I only cook my 2-4 lb HP batches about 30-40 min (until they don't zap and look like that picture of soap in the pot), and then cool, color, scent and mold.


----------



## terr (Mar 23, 2015)

the reason i started with hp was family demand!! however will try your recipe with cold process and i will let you know how i get on , thanks sooo much , by the way what colourants do you use in your soaps??


x


----------



## The Efficacious Gentleman (Mar 23, 2015)

Regardless of family damand, HP soap still needs the same cure as CP, well I would even say it needs more of a cure than CP.  Sure, it is able to be used sooner, but that does not mean that it is anything near ready to be used.


----------



## El_Granado_Loco (Mar 23, 2015)

Hi terr! Good to see your soap is fine!
For adding colour, there is a great variety to choose from.
Apart from pigments, you can use clays, cocoa powder, paprika, indigo. There are also things like spirulina, alkanet root and lots more that other people can suggest, in which I don't have any experience because I can't find them easily. But what I can suggest is natural stevia powder for green and carrot oil for orange. 
A little honey will turn your soap a little brown, in the sense you describe it in your post.
You can also try micas and oxides, but I can't advise you on those either.
Good luck!


----------



## Susie (Mar 23, 2015)

I use only stuff I can find in the grocery store for colorants:  Paprika, annato, coffee(liquid), cocoa, turmeric.  I have lots of allergies, so I tend to stick to things I know are safe for me.

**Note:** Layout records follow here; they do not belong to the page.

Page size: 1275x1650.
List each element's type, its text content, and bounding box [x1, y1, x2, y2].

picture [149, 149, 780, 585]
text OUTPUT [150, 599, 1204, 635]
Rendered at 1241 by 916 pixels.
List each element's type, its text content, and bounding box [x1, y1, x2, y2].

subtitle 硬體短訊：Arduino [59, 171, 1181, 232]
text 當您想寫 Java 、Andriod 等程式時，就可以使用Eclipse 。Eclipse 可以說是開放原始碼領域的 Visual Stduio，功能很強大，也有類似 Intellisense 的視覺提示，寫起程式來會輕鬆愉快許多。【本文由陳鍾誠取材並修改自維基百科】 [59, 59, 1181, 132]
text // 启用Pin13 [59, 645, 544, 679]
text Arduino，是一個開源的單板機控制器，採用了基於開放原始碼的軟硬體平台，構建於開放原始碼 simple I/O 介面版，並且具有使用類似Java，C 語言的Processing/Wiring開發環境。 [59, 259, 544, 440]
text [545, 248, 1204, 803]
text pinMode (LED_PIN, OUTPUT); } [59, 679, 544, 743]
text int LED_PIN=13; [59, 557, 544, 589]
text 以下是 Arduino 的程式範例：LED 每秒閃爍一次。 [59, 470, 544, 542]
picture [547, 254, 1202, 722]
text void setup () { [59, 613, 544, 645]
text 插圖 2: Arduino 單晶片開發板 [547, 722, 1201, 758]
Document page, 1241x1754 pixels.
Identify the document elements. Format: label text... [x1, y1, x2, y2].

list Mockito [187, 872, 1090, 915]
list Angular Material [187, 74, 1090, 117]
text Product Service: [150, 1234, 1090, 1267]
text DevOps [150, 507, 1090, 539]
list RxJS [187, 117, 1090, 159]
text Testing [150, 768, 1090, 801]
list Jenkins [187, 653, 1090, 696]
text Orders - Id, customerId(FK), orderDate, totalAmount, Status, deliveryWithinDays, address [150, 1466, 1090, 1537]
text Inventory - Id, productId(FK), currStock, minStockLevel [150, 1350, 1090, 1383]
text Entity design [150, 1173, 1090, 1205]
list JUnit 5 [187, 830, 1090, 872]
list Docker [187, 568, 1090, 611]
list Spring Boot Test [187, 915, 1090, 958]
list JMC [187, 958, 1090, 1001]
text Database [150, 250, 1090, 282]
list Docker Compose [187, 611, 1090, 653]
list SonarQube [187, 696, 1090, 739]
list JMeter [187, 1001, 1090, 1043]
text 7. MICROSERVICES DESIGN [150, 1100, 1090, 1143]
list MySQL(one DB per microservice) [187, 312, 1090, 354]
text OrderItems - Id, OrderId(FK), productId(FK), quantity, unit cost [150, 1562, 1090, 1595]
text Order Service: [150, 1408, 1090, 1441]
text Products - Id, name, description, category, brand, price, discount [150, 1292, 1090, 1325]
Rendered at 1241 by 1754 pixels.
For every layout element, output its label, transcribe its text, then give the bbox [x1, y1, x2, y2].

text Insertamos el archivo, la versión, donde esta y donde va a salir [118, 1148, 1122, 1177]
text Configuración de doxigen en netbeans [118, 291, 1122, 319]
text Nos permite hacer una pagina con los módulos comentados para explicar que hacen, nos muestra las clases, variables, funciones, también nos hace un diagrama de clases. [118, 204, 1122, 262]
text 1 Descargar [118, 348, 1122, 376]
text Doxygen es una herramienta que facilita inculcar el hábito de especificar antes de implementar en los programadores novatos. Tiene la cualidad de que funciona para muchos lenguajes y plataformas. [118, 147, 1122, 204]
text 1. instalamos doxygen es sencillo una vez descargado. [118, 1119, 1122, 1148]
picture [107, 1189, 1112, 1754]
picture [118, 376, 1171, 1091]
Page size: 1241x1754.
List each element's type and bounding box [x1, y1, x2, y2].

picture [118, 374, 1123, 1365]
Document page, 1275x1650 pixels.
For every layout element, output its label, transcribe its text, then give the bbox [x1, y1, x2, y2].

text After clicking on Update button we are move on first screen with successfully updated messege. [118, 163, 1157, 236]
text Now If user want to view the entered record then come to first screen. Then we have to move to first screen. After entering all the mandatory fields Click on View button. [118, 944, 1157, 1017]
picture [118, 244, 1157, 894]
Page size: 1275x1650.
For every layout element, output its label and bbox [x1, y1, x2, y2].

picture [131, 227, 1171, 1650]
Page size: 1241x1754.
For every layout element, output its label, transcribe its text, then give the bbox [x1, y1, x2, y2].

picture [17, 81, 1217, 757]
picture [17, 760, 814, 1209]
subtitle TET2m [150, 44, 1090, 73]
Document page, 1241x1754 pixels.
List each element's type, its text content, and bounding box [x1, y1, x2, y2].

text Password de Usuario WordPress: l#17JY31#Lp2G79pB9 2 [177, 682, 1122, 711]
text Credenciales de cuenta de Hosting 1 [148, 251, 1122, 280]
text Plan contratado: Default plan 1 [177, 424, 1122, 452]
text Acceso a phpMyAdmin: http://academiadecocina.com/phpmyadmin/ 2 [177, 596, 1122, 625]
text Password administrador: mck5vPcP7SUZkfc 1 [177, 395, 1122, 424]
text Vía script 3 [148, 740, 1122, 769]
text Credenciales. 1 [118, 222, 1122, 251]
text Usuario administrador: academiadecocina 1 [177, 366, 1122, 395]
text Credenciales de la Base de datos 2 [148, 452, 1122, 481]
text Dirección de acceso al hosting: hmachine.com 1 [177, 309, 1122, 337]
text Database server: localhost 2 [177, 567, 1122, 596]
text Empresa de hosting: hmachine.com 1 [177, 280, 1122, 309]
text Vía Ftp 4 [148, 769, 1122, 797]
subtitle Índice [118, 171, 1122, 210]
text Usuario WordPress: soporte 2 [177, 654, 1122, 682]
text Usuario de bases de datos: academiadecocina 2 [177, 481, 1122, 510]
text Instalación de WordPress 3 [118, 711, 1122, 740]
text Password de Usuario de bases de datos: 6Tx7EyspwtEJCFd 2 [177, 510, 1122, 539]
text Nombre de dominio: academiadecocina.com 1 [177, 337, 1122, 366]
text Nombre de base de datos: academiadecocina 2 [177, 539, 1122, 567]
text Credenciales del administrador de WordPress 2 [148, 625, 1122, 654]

I infuse the paprika and annato into liquid oils.  I use the cocoa and turmeric dry mixed into the oils before adding the lye water.  I use the coffee as a water substitute.  I have tried using tea as water substitute, but the color does not come out right.


----------



## dixiedragon (Mar 23, 2015)

Stuff you can find without going on the internet - cocoa, dried parsley, beta carotene (snip the capsule and squeeze, the capsule won't dissolve in the soap.) For WHITE soap, you can use titanium dioxide. Most of us order it online, but you can get small bottles of icing color at places like Hobby Lobby, Michael's, etc. The brand is Wilton's. Look for the white that has titanium dioxide in the ingredients. You can also use their red if it contains Red Dye #40. I think that's the number.

ETA: if you decide to order ingredients online, make sure the colorants are approved for CP. There are some things that work wonderfully in MP but don't work in CP. I love Brambleberry, TKB trading, and Nurture soap supplies b/c they include pictures of the colorant in CP.


----------



## terr (Mar 23, 2015)

thanks wow what a lot of resources for colouring !! cant wait to try these on my soap will now do cp I think


----------